In the example given here, it makes good sense to interpret the first class, “less than 10”, as “0 to 10” (not really because we take the same width, but merely because the numbers presumably can’t be negative). But assuming the last class ends at 60 ignores the fact that if no data values were greater than 60, they would have used 60! On the other hand, probably there are not many greater than 60, so maybe the assumption is good enough.
But, as I said in my response, this reasoning ignores the fact that the mean is strongly affected by outliers – or we might do this in order to deliberately ignore outliers. If that “more than 50” included a value of 100, the mean would be far larger than if we just use a midpoint of 55.
Third answer: Try a subjective, but informed, guess
What if you really want an answer, and you want it to be the best you can get with the limited information at hand?
I found a nice, long discussion of better guesses (but still guesses) here:
http://uregina.ca/~gingrich/ch51.pdf (pp 37-42)
Open Ended Intervals. As noted in Chapter 4, data is often presented so that it has open ended intervals. If the mean is to be determined for such a distribution, some value has to be entered for X for the open ended interval when using the formula for the mean. Exactly what this value should be is not readily apparent from the table of the distribution. …
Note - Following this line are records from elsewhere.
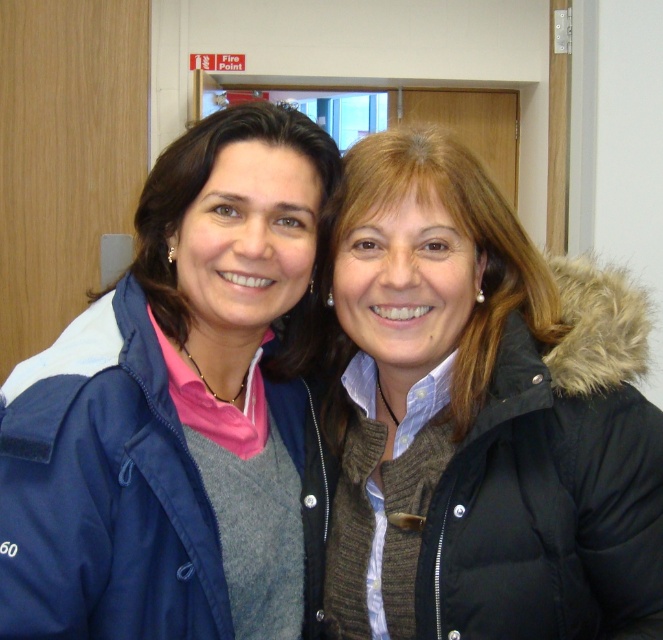
Who is lower down, black puffy jacket at right or navy blue jacket at left?

Positioned lower is black puffy jacket at right.

Does black puffy jacket at right appear under navy blue jacket at left?

Indeed, black puffy jacket at right is positioned under navy blue jacket at left.

Where is `black puffy jacket at right`? This screenshot has width=663, height=640. black puffy jacket at right is located at coordinates (552, 481).

Where is `black puffy jacket at right`? black puffy jacket at right is located at coordinates (552, 481).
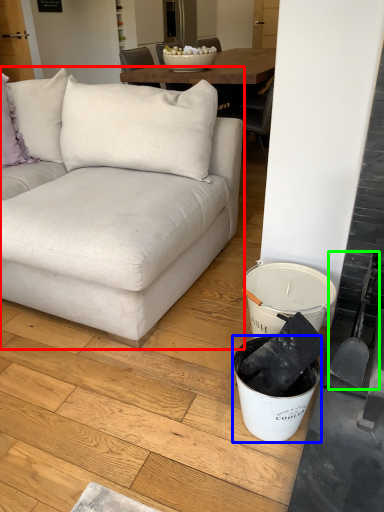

About all that can be done in the case of open ended intervals is to pick a value of X which seems reasonable based on what is known about the distribution of the data. Do not pick a value too high, or too low, but pick a value which you think approximately represents the mean value of the variable for the set of cases in the open ended interval.
Note that this is a serious attempt at accuracy, with each choice justified, and with explicit mention of the fact that the conclusions are approximate. For example, the author deliberately chooses as a “midpoint” for the last class in the first example that is larger than if that class were the same size as others, explaining why; and concludes by saying, “The mean is thus 12.195 thousand dollars, or $12,195. Given the approximations that have been made in this calculation, it might be best to round the mean to the nearest $100 and report it as $12,200, for perhaps round it to the nearest thousand dollars and report it as $12,000.”
Note that if this is done in a classroom exercise, each student might make a different choice – that is what I mean by “subjective”. Each such choice might be equally reasonable; some might be based on better background knowledge than others. Teachers (or students) who are not comfortable with this, or who think every math problem has to have a single correct answer, may choose to stick with the second method, but they are not being honest about the validity of their method.
Addendum:
After writing this, I ran across an article that gives a perspective similar to mine:
What if I have open-ended classes?
For open classes (i.e. classes that don’t have an upper limit or a lower limit), in most cases you can assume those have the same width as the other classes when doing your calculations. In an elementary statistics class, it’s highly unlikely your instructor will throw you a curve ball by creating an unusually wide open-ended class.
However, if you’re working with real-world data—perhaps from a graduate study or work-related study— you may need to use your best judgment when it comes to the midpoint for open classes. If the open class is extremely large, or extremely small, your best guess might be better than a calculated midpoint.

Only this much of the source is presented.